Limits and Gains of Test-Time Scaling in Vision-Language Reasoning
This work addresses the problem of optimizing inference-time computation for vision-language reasoning, providing insights for researchers and practitioners, but it is incremental as it extends existing TTS methods to multimodal systems without introducing new paradigms.
The study systematically evaluated test-time scaling (TTS) for vision-language models, finding that closed-source models benefit from structured reasoning and self-refinement, while open-source models show inconsistent gains, with effectiveness varying by dataset, such as clear improvements on multi-step reasoning tasks but limited gains on perception-focused benchmarks.

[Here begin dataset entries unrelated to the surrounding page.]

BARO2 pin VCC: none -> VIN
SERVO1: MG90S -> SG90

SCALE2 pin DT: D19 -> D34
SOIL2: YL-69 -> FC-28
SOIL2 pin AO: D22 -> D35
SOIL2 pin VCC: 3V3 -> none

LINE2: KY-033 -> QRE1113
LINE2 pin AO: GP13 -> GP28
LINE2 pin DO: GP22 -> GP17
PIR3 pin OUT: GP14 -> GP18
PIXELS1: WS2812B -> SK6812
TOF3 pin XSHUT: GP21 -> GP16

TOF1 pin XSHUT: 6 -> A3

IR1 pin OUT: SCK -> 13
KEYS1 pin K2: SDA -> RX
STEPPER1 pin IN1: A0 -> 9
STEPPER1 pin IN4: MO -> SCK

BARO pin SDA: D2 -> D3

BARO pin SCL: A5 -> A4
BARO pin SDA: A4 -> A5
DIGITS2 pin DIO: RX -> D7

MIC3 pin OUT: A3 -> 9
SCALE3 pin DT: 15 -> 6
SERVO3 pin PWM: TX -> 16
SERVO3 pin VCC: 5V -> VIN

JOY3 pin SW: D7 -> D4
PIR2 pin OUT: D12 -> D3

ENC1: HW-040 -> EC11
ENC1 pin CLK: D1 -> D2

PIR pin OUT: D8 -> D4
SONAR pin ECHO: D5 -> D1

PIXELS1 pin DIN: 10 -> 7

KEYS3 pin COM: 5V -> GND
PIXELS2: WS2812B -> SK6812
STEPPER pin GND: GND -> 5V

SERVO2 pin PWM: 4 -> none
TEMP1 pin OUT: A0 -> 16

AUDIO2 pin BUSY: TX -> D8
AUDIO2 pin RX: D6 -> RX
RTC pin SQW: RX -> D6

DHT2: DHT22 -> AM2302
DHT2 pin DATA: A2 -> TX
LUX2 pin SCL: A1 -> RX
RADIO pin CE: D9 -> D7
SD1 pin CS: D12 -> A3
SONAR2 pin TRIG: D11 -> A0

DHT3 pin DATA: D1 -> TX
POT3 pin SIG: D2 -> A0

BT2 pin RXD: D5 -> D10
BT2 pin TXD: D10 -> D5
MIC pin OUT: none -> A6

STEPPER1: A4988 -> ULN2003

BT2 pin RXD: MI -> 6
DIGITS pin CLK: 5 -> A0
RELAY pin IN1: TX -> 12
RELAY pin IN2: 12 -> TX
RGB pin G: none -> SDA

Test-time scaling (TTS) has emerged as a powerful paradigm for improving the reasoning ability of Large Language Models (LLMs) by allocating additional computation at inference, yet its application to multimodal systems such as Vision-Language Models (VLMs) remains underexplored. In this work, we present a systematic empirical study of inference time reasoning methods applied across both open-source and closed-source VLMs on different benchmarks. Our results reveal that while closed-source models consistently benefit from structured reasoning and iterative Self-Refinement, open-source VLMs show inconsistent behavior: external verification provides the most reliable gains, whereas iterative refinement often degrades performance. We further find that the effectiveness of TTS is dataset-dependent, yielding clear improvements on multi-step reasoning tasks but offering only limited gains on perception-focused benchmarks. These findings demonstrate that TTS is not a universal solution and must be tailored to both model capabilities and task characteristics, motivating future work on adaptive TTS strategies and multimodal reward models.